With thanks to Netgalley and the publisher for a copy of this book in return for an honest review.
I have really enjoyed all Eve Chases books, and I enjoyed this, but I really couldn’t take to any of the sisters at all, I found I was really loosing interest towards the end and I’d kind of guessed the outcomes, but as always with Eve the description of the setting was very atmospheric and it was an enjoyable me read for the most part. Thank you to Netgalley and the publisher for the chance to read this early copy.
This was so incredibly atmospheric - very Daphne du Maurier! - and one of the most well-written thrillers I've ever read. I enjoyed the difficult dynamic between the sisters and how each of them was entirely distinct. Chase definitely captured teenage angst perfectly!
My awe waned towards the end of the novel, however. I guessed most of the twists relatively early and was somewhat undwerwhelmed by the ending. I also felt the whirlwind romance was a little unnecessary! Nevertheless, I will definitely be looking out for more of Chase's work.
I definitely believe this book is written for a different reader than myself. I enjoy thrillers but this felt as though it were written for a generation before me, similar to Agatha Christie.

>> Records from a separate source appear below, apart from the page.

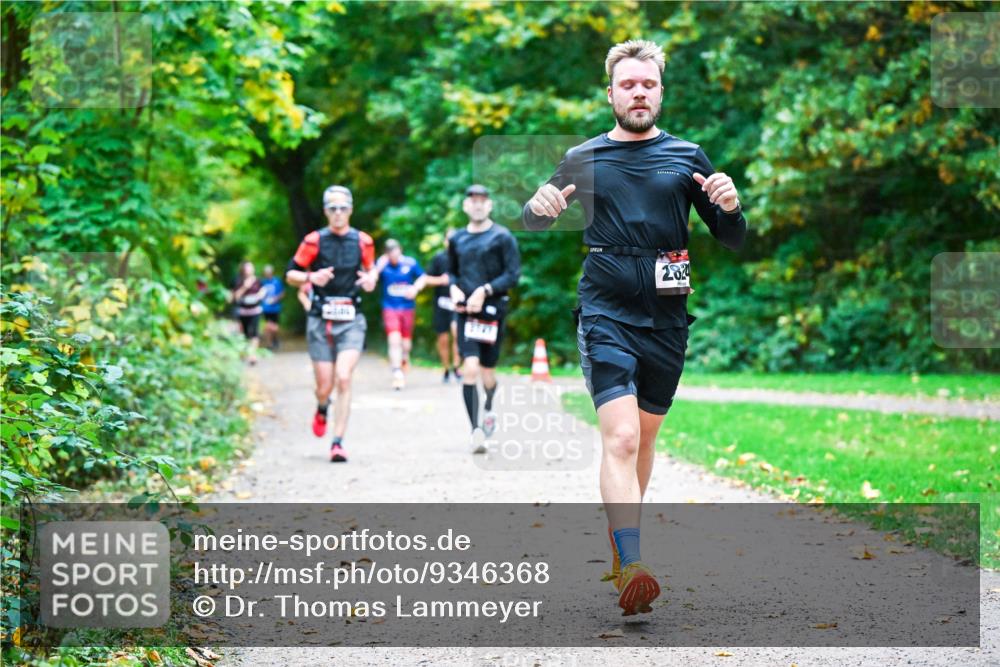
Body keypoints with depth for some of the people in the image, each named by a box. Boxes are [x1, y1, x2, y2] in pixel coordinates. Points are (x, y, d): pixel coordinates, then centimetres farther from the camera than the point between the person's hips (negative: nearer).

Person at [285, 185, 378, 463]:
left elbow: (370, 268, 21)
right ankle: (322, 410, 40)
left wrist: (371, 278, -2)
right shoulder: (314, 241, -2)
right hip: (320, 321, 0)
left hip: (351, 320, 0)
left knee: (344, 378, -16)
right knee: (325, 386, 2)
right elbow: (290, 274, 3)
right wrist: (311, 278, -17)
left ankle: (338, 443, -10)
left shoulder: (363, 241, 4)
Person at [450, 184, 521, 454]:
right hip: (466, 310, 2)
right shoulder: (457, 239, 10)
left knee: (487, 372, 7)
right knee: (470, 368, -15)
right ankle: (476, 430, -14)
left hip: (493, 309, -2)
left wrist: (484, 291, -15)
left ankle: (489, 409, 41)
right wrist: (454, 288, 1)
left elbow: (513, 274, -5)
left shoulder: (502, 237, -1)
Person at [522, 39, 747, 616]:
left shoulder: (688, 156, 7)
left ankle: (621, 539, 33)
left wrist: (731, 207, -14)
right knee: (621, 438, -17)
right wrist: (541, 208, -11)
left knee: (644, 439, 14)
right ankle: (630, 568, -23)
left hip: (667, 318, 3)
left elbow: (734, 241, 9)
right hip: (606, 313, -3)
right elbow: (531, 227, 14)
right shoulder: (584, 158, 6)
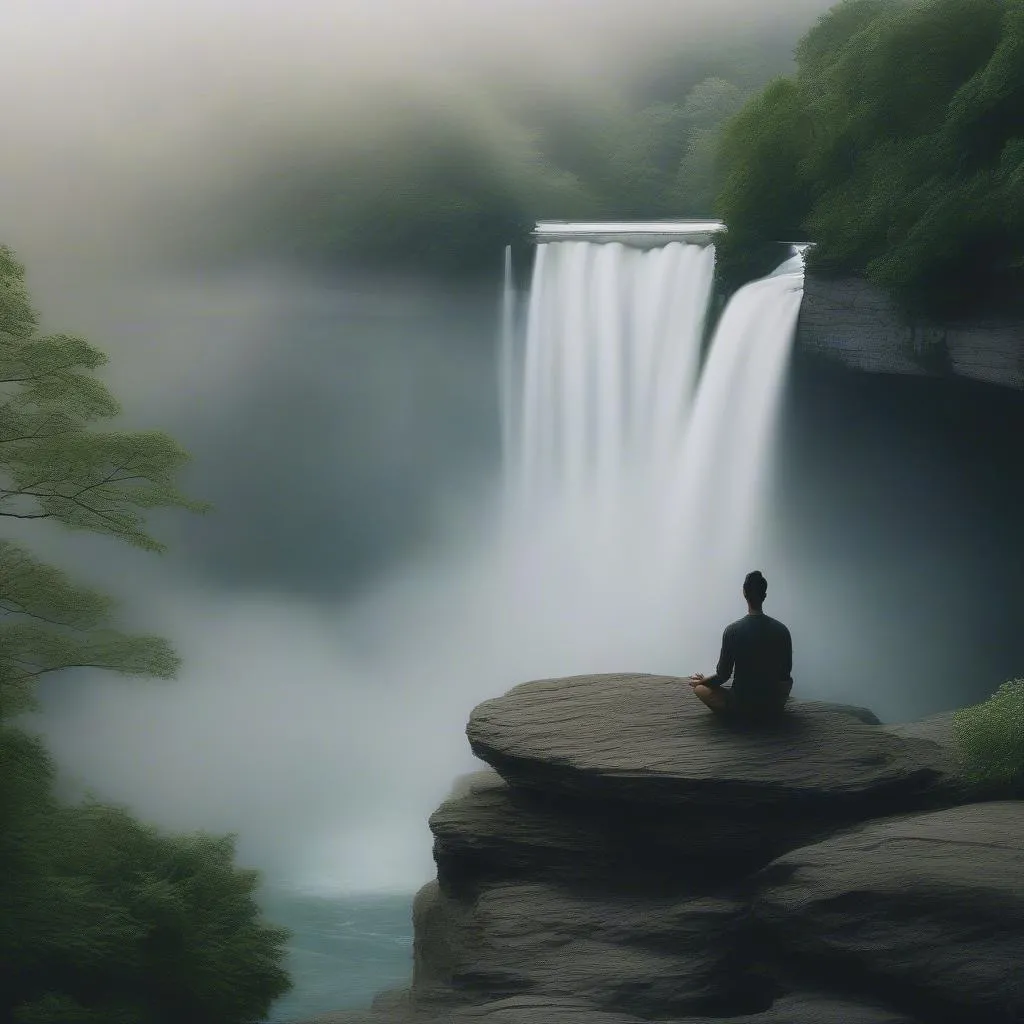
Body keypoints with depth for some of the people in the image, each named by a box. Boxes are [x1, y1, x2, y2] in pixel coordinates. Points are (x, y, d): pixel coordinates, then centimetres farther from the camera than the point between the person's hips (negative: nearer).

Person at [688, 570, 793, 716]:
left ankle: (739, 714, 9)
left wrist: (702, 681, 11)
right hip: (774, 705, 3)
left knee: (699, 686, 20)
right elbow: (786, 672, 4)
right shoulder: (781, 630, -6)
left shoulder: (733, 630, -15)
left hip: (741, 704, -3)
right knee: (787, 680, 36)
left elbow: (723, 675, -9)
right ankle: (767, 712, 18)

The storyline was enticing and exciting but overworked, it could’ve been shortened down 200 pages and would’ve had the same effect for me. Scenery was over described and rather long winded. For others who struggle with visualisation when reading i can see how that might be of use, but for me as a reader it felt excessive.
Character descriptions and relationships were fantastic, emotions transgressed the pages as clear visuals. Understanding the dynamic between the characters in this book played a major role in figuring out the direction we were taking. Beautifully executed.

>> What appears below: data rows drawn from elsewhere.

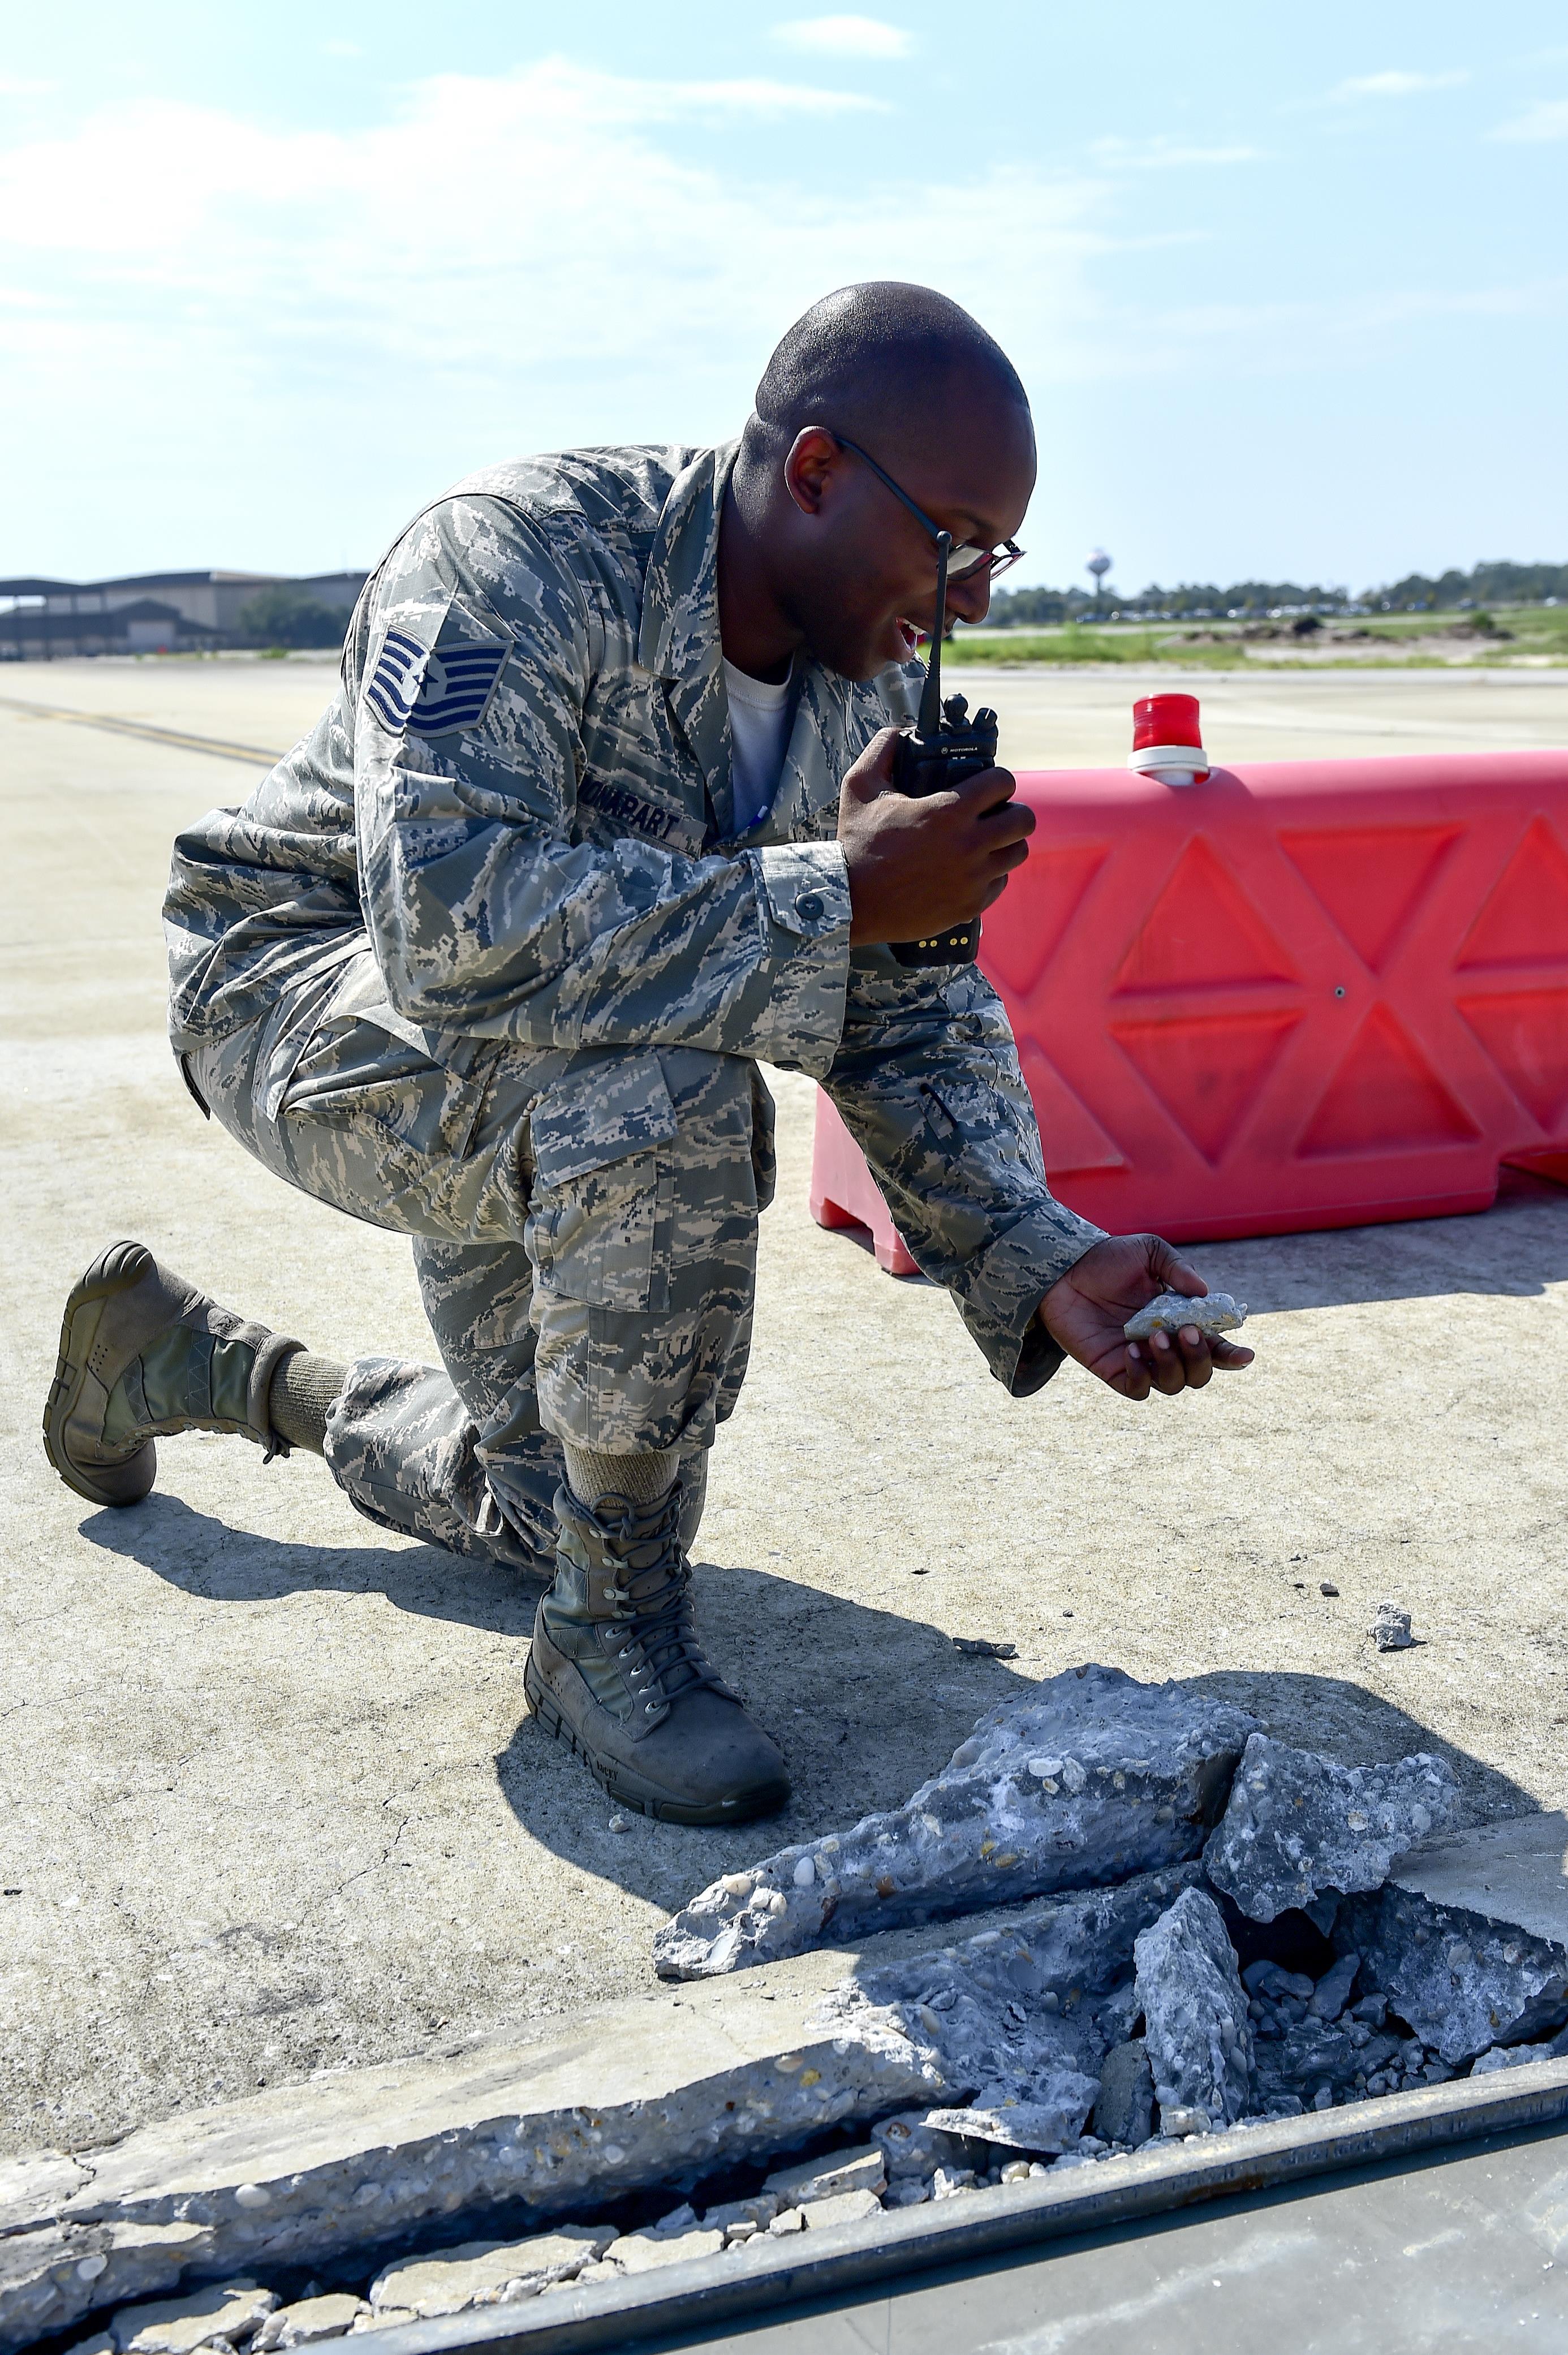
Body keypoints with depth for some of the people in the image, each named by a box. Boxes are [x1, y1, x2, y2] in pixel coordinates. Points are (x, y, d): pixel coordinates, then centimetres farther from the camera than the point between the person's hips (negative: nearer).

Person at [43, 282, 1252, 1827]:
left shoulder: (872, 694, -8)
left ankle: (193, 1362, 40)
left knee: (548, 1502, 17)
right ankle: (612, 1634, -17)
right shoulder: (519, 558, -30)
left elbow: (916, 1024, -7)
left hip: (533, 1108, 8)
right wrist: (838, 897, -40)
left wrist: (1042, 1263, -23)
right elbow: (454, 921, -43)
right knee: (667, 1098, -38)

Grasping the dual timelines was rather difficult for me reading this the first time as i couldn’t see the connections and relevancy of the jumps; obviously after finishing the book i can see how they were interwoven but while reading, it felt messy and inconsistent.
I have to point out a line in this book which didn’t sit right with me throughout: ‘with a Tourette's-like ability to say exactly the wrong thing at the wrong time.’ While i’m sure this wasn’t meant to be perceived as ableism, it did read ignorantly as using Tourette’s as a description is disrespectful and inaccurate. Not delving further into how that can be damaging to those with Tourette’s and how society views them.

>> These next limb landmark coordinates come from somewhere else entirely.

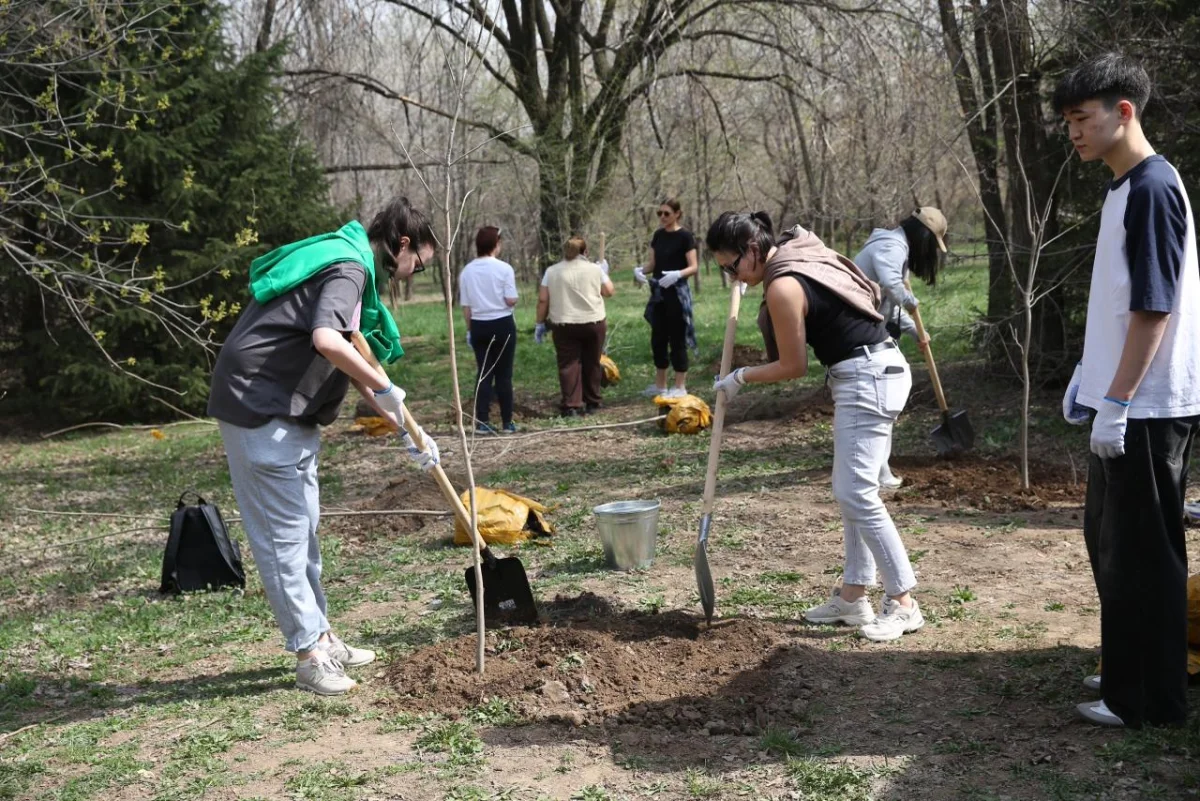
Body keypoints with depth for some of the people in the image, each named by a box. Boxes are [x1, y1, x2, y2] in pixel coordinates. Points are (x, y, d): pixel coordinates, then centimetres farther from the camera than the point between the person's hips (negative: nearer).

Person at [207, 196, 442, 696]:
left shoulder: (352, 270, 18)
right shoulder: (349, 269, -14)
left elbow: (354, 368, 21)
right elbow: (327, 340, -34)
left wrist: (407, 432, 17)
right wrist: (384, 389, -21)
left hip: (286, 411, 11)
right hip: (260, 408, -11)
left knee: (302, 528, 16)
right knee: (283, 532, -4)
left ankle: (320, 637, 27)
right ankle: (309, 655, 3)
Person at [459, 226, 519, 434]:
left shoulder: (467, 271, 2)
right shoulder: (504, 268, -10)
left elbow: (465, 305, 6)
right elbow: (511, 300, -11)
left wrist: (469, 330, 15)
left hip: (479, 325, 3)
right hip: (502, 324, -3)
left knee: (483, 373, 8)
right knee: (504, 374, 4)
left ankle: (481, 422, 5)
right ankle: (507, 422, 8)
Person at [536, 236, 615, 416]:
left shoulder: (552, 271, 1)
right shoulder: (594, 269, 1)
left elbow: (543, 300, 0)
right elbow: (609, 292, 9)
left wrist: (540, 323, 7)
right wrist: (603, 275, 24)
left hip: (564, 325, 0)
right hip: (593, 323, 1)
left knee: (569, 364, 1)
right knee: (591, 363, 13)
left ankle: (572, 406, -5)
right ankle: (592, 403, 22)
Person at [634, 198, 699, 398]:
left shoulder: (685, 236, -10)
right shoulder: (658, 235, 10)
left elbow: (694, 267, -13)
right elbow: (653, 263, 14)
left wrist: (677, 274, -32)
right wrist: (640, 270, -7)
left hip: (677, 293, -7)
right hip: (658, 293, 7)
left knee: (676, 339, -2)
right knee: (658, 339, 10)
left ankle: (680, 387, 4)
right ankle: (660, 385, 20)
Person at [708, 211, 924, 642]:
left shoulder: (782, 288, -18)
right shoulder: (799, 254, 9)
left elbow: (793, 367, -10)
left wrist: (740, 378, 5)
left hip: (866, 379, -11)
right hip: (878, 369, 11)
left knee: (856, 494, -9)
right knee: (852, 490, 13)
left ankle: (903, 603, -3)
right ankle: (853, 595, 19)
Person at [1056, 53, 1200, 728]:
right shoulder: (1126, 189, 13)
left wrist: (1114, 401, -20)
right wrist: (1089, 374, 20)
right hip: (1123, 400, 10)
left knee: (1141, 552, -1)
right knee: (1111, 541, 18)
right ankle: (1128, 672, 30)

I was first introduced to Eve Chase’s novel after seeing The Glass House was part of the Richard and Judy Book Club. The Bird Cage has a similar theme to Black Rabbit Hall and The Glass House, which I was pleased about as I enjoyed them both. I love family mysteries and big old houses full of secrets.
This was another Eve Chase book that I really enjoyed. She always manages to create really atmospheric page-turners and I love her style of writing. Rock Point, as with houses in her previous novels, was so vividly described, as was the harsh and rugged beauty of the Cornish coastline.
The family was clearly a dysfunctional one, as all the daughters were desperate for the love and attention of the patriarch Charlie. While he certainly wouldn’t be winning any dad of the year awards, it was easy to see why he was so loved by his daughters (if not their mothers!) Some of the later revelations didn’t come as a complete surprise to me as I predicted them quite early on. However, it didn’t affect my enjoyment of the book. I still loved the story and how the loose ends were all tied up at the end.
It was an unsettling read at times but also perfectly displayed the complexities of sibling rivalries and familial love. Another great book from Eve Chase that I would definitely recommend.